Change Required

It has been said that only a baby with a wet diaper likes change. Without a doubt change can be difficult. Starting a new job, playing with a different team, or experiencing the physical and emotional changes that come with growing older can all be a struggle.

For example, I have just moved to a new state and took on a new job…in a nutshell: huge change. I just assumed the lead pastor role at West Salem Foursquare Church. After 16 great years at another church, my wife and I sensed a change in our hearts, and so we leaned wholly into God – who, by the way, is strong and sure in times of flex. With this new assignment there is so much excitement, and yet with it comes so much change…and that can be intense. Intense for my marriage, my kids, both churches and for me personally. Often we would rather have things stay the same for as long as possible to minimize the adjustments and the corresponding season of awkwardness.

God is all about change though. The Bible calls us to “repent and turn” (Acts 3:19) and demands that we become a “new creation in Christ “ (2 Corinthians 5:17). We are even challenged by Jesus to be “converted and become as little children” (Matthew 18:3) in order to enter the kingdom of heaven.

Perhaps my favorite biblical example of change is found in Saul/Paul in the Book of Acts. The road to Damascus can be called the “highway of change” – both as a place and as a prototype of conversion. When Saul was knocked off his horse, he experienced the initial point of spiritual change. The ripple effects are visually found in the scales falling from his eyes, his baptism, the regaining of his strength and the subsequent season of learning and ministry (see Acts 9).

Alan Roxburg in The Sky is Falling writes, “On the road to Damascus, his [Paul] world was radically undermined. The experience literally blinded him, and that blindness was a metaphor for his sudden separation from his world framework and liminality. It was in that state that this defender of Judaism had to trust the very people who, up to a moment before, had been his sworn enemies.
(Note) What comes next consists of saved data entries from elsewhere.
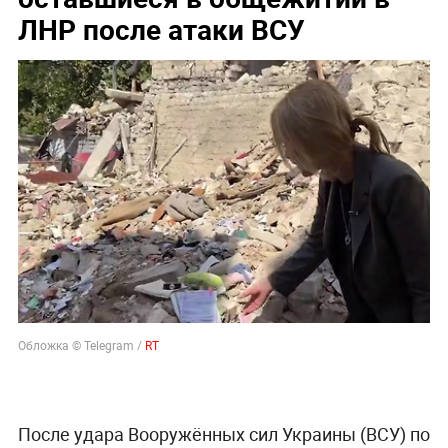
ЛНР после атаки ВСУ
Обложка © Telegram /
RT
После удара Вооружённых сил Украины (ВСУ) по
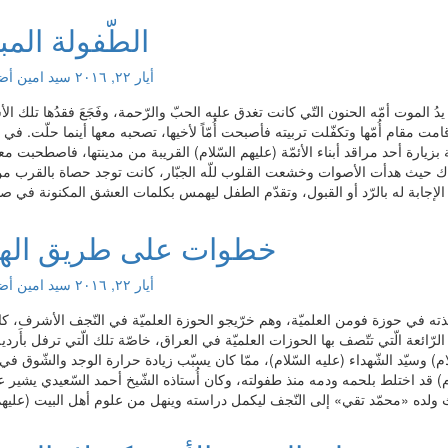
الطّفولة المب
أيار ٢٢, ٢٠١٦
سید امین
أضف
الموت أمّه الحنون التّي كانت تغدق عليه الحبّ والرّحمة، وفَجَعَ فقدُها تلك الأ
امت مقام أُمّها وتكفّلت تربيته فأصبحت أُمّاً لأخيها، تصحبه معها أينما حلّت. في أح
ارة أحد مراقد أبناء الأئمّة (عليهم السّلام) القريبة من مدينتها، فاصطحبت معه
وهناك حيث هدأت الأصوات وخشعت القلوب للّه الجبّار، كانت توجد حصاة بالقرب من
خطوات على طريق اله
أيار ٢٢, ٢٠١٦
سید امین
أضف
ذته في حوزة فومن العلميّة، وهم خرّيجو الحوزة العلميّة في النّجف الأشرف، كان
رّائعة الّتي تتّصف بها الحوزات العلميّة في العراق، خاصّة تلك الّتي ترفل بأَرد
لام) وسيّد الشّهداء (عليه السّلام)، ممّا كان يسبّب زيادة حرارة الوجد والشّوق ف
ام) قد اختلط بلحمه ودمه منذ طفولته، وكان أُستاذه الشّيخ أحمد السّعيدي يشير 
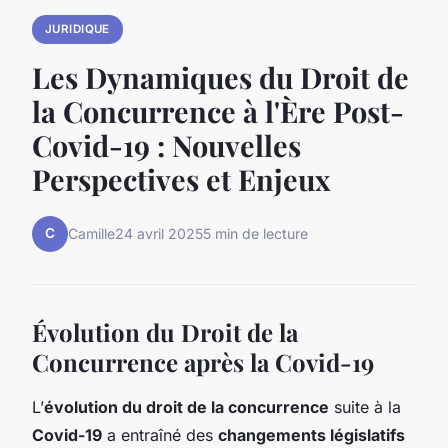
JURIDIQUE
Les Dynamiques du Droit de
la Concurrence à l'Ère Post-
Covid-19 : Nouvelles
Perspectives et Enjeux
C
Camille
24 avril 2025
5 min de lecture
Évolution du Droit de la
Concurrence après la Covid-19
L’
évolution du droit de la concurrence
suite à la
Covid-19
a entraîné des
changements législatifs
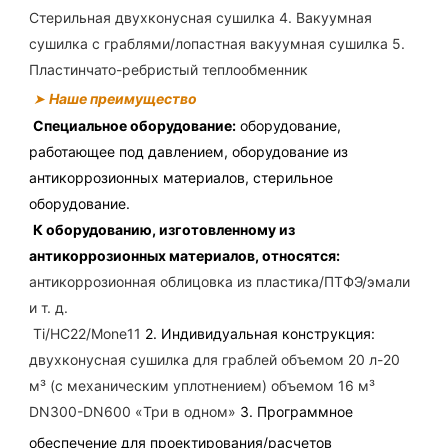
Стерильная двухконусная сушилка 4. Вакуумная 
сушилка с граблями/лопастная вакуумная сушилка 5. 
Пластинчато-ребристый теплообменник
➤
Наше преимущество
Специальное оборудование:
оборудование, 
работающее под давлением, оборудование из 
антикоррозионных материалов, стерильное 
оборудование.
К оборудованию, изготовленному из 
антикоррозионных материалов, относятся:
антикоррозионная облицовка из пластика/ПТФЭ/эмали 
и т. д.
Ti/HC22/Mone11 
2. Индивидуальная конструкция:
двухконусная сушилка для граблей объемом 20 л-20 
м³ (с механическим уплотнением) объемом 16 м³ 
DN300-DN600 «Три в одном» 
3. Программное 
обеспечение для проектирования/расчетов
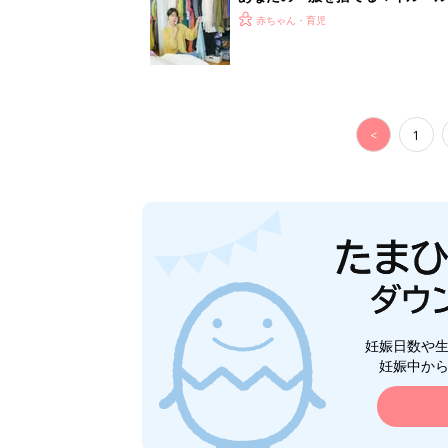
スタイリストが喝！
赤ちゃん・育児
<
1
妊娠日数や
妊娠中か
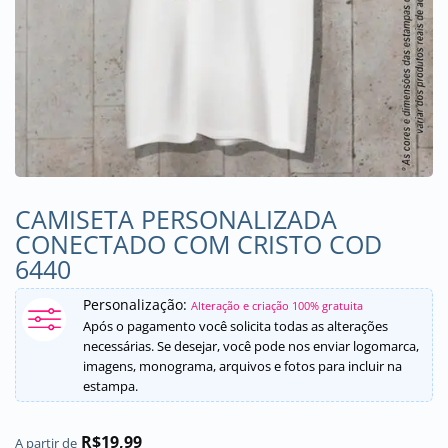
CAMISETA PERSONALIZADA
CONECTADO COM CRISTO COD
6440
Personalização:
Alteração e criação 100% gratuita
Após o pagamento você solicita todas as alterações
necessárias. Se desejar, você pode nos enviar logomarca,
imagens, monograma, arquivos e fotos para incluir na
estampa.
R$
19,99
A partir de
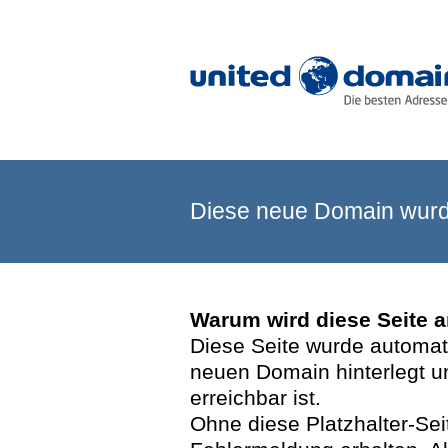
Diese neue Domain wurde
Warum wird diese Seite 
Diese Seite wurde automatis
neuen Domain hinterlegt u
erreichbar ist.
Ohne diese Platzhalter-Se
What emerged…was a new man – Paul the bondservant of Jesus Christ.”

What we see in the Apostle Paul could not have been possible without significant change. Change was, and continues to be, required. Change is good. Change keeps us fresh. It cultivates a dependence upon God. It sure keeps things stimulating, rather than life-less and boring (and who really wants life to be that way?). It’s important to commit to an ever-growing, ever-changing and ever-blossoming relationship with the Lord.

Here are some “change concepts” that I have considered (and ask those I lead to consider)…
• Listen to a different style of music for a month.
• Read the Bible out in the middle of an open field or empty parking lot.
• Sit in a different place at church next weekend.
• Eat some food that have never tried before.
• Introduce yourself to someone you don’t know
• Go on a short-term missions trip or a vacation to a new area of the world.

Change is good. As a matter of fact, it is wonderful. Jesus went to the cross so that we could experience the greatest change of all…salvation…a change of heart.